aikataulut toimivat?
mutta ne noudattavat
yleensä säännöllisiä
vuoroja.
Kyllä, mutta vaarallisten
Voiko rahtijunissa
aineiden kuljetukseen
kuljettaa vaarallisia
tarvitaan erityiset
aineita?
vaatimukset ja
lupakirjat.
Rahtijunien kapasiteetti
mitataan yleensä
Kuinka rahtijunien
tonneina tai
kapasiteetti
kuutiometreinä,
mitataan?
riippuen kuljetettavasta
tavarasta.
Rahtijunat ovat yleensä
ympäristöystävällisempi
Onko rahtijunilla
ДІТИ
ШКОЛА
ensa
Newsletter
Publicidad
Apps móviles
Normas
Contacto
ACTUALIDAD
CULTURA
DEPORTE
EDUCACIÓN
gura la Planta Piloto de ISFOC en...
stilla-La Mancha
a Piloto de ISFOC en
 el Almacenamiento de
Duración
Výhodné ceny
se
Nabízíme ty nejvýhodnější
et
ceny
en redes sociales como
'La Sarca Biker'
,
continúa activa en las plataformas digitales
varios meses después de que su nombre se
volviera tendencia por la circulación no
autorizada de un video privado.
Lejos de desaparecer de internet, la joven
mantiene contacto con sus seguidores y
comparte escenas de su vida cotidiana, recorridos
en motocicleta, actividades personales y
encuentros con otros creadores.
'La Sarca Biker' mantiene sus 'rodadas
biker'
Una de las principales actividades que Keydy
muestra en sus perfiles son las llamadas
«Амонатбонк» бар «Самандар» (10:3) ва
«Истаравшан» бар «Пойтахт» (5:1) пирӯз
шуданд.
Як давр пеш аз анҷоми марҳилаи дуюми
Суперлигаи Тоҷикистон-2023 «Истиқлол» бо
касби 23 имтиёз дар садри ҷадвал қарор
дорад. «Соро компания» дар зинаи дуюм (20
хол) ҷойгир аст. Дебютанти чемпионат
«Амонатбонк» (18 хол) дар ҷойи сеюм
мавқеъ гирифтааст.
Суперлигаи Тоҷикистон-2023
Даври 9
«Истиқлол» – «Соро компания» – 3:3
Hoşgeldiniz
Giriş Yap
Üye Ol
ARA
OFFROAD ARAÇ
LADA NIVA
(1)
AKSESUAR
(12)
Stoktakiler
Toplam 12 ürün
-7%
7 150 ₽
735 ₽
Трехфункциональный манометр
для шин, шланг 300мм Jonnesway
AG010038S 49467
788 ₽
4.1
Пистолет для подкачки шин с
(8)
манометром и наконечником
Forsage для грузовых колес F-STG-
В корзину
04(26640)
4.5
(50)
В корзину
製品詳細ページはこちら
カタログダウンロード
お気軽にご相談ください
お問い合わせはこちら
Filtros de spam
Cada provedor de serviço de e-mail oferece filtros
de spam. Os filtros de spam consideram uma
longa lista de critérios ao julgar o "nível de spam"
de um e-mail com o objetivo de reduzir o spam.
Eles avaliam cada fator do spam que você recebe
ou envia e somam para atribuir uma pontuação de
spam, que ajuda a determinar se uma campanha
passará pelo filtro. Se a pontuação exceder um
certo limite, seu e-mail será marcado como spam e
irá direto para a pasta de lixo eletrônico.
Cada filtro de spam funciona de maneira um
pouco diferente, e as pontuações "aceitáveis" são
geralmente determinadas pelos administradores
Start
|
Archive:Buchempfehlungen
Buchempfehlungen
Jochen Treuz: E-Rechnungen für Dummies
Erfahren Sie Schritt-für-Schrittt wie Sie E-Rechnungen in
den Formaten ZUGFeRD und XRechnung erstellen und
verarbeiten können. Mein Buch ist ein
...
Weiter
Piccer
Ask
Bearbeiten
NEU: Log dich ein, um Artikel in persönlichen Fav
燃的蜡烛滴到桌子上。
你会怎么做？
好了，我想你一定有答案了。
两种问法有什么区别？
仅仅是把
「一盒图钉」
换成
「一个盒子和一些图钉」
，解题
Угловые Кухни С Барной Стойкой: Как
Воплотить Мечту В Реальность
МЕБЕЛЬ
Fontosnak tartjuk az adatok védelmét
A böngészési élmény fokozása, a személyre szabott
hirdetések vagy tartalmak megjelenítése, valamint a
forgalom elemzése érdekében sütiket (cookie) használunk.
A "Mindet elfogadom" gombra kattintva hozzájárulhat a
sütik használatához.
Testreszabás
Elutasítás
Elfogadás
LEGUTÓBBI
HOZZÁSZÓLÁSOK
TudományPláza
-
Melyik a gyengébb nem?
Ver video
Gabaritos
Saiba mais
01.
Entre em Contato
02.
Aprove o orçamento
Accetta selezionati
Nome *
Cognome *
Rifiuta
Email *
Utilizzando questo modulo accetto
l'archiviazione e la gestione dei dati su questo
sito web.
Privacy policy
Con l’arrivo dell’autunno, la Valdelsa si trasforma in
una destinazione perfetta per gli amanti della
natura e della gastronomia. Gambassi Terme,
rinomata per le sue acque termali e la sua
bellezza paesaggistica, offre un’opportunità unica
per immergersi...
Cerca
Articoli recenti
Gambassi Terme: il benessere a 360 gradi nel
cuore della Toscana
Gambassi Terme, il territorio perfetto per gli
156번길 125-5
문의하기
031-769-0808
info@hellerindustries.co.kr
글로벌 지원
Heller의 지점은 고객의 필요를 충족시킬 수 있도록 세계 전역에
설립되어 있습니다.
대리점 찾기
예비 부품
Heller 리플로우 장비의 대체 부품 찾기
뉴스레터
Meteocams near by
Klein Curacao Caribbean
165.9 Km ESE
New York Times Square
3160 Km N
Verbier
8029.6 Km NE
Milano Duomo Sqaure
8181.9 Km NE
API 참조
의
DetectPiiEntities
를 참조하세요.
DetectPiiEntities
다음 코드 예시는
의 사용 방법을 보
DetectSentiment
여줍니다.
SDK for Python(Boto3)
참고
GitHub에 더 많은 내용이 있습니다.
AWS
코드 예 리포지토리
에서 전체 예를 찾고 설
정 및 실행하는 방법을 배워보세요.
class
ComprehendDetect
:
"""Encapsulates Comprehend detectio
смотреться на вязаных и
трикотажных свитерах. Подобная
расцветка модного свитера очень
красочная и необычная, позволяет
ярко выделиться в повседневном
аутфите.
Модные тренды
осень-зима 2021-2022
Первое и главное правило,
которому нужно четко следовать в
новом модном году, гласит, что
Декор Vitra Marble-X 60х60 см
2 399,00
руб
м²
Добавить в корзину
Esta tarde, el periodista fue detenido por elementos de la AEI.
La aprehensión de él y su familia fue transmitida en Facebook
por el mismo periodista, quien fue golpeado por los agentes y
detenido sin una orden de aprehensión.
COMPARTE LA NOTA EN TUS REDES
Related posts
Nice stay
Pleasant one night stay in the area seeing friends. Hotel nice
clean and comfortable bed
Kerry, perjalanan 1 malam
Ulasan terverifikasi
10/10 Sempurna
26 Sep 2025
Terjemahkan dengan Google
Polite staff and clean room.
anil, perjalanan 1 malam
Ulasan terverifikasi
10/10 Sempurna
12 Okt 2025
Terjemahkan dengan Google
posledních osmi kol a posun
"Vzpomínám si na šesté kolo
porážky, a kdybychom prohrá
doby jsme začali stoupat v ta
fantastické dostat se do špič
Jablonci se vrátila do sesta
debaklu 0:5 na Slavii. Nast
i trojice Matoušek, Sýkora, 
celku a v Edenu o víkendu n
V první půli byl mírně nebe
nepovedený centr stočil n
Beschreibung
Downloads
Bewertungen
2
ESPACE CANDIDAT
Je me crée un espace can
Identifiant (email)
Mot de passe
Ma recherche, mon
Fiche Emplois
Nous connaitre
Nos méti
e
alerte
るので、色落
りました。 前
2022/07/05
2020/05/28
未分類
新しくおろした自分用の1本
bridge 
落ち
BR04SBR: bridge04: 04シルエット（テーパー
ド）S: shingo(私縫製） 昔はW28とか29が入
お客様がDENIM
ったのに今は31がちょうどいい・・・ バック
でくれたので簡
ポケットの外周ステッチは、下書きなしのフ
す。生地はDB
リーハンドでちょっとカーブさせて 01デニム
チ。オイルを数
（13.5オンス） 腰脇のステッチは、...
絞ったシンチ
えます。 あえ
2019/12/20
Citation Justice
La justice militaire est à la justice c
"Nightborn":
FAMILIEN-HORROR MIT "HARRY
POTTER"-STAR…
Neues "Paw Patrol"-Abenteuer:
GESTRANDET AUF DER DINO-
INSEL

• • • • • • •

— JOB ITEM —
Your task for the entries above: copy exactly the span starting with the line with "Voiko rahtijunissa" and going on through the line with "de spam. Os filtros de spam consideram uma", both lines included, and nothing else.

— ANSWER SPACE —
Voiko rahtijunissa
aineiden kuljetukseen
kuljettaa vaarallisia
tarvitaan erityiset
aineita?
vaatimukset ja
lupakirjat.
Rahtijunien kapasiteetti
mitataan yleensä
Kuinka rahtijunien
tonneina tai
kapasiteetti
kuutiometreinä,
mitataan?
riippuen kuljetettavasta
tavarasta.
Rahtijunat ovat yleensä
ympäristöystävällisempi
Onko rahtijunilla
ДІТИ
ШКОЛА
ensa
Newsletter
Publicidad
Apps móviles
Normas
Contacto
ACTUALIDAD
CULTURA
DEPORTE
EDUCACIÓN
gura la Planta Piloto de ISFOC en...
stilla-La Mancha
a Piloto de ISFOC en
 el Almacenamiento de
Duración
Výhodné ceny
se
Nabízíme ty nejvýhodnější
et
ceny
en redes sociales como
'La Sarca Biker'
,
continúa activa en las plataformas digitales
varios meses después de que su nombre se
volviera tendencia por la circulación no
autorizada de un video privado.
Lejos de desaparecer de internet, la joven
mantiene contacto con sus seguidores y
comparte escenas de su vida cotidiana, recorridos
en motocicleta, actividades personales y
encuentros con otros creadores.
'La Sarca Biker' mantiene sus 'rodadas
biker'
Una de las principales actividades que Keydy
muestra en sus perfiles son las llamadas
«Амонатбонк» бар «Самандар» (10:3) ва
«Истаравшан» бар «Пойтахт» (5:1) пирӯз
шуданд.
Як давр пеш аз анҷоми марҳилаи дуюми
Суперлигаи Тоҷикистон-2023 «Истиқлол» бо
касби 23 имтиёз дар садри ҷадвал қарор
дорад. «Соро компания» дар зинаи дуюм (20
хол) ҷойгир аст. Дебютанти чемпионат
«Амонатбонк» (18 хол) дар ҷойи сеюм
мавқеъ гирифтааст.
Суперлигаи Тоҷикистон-2023
Даври 9
«Истиқлол» – «Соро компания» – 3:3
Hoşgeldiniz
Giriş Yap
Üye Ol
ARA
OFFROAD ARAÇ
LADA NIVA
(1)
AKSESUAR
(12)
Stoktakiler
Toplam 12 ürün
-7%
7 150 ₽
735 ₽
Трехфункциональный манометр
для шин, шланг 300мм Jonnesway
AG010038S 49467
788 ₽
4.1
Пистолет для подкачки шин с
(8)
манометром и наконечником
Forsage для грузовых колес F-STG-
В корзину
04(26640)
4.5
(50)
В корзину
製品詳細ページはこちら
カタログダウンロード
お気軽にご相談ください
お問い合わせはこちら
Filtros de spam
Cada provedor de serviço de e-mail oferece filtros
de spam. Os filtros de spam consideram uma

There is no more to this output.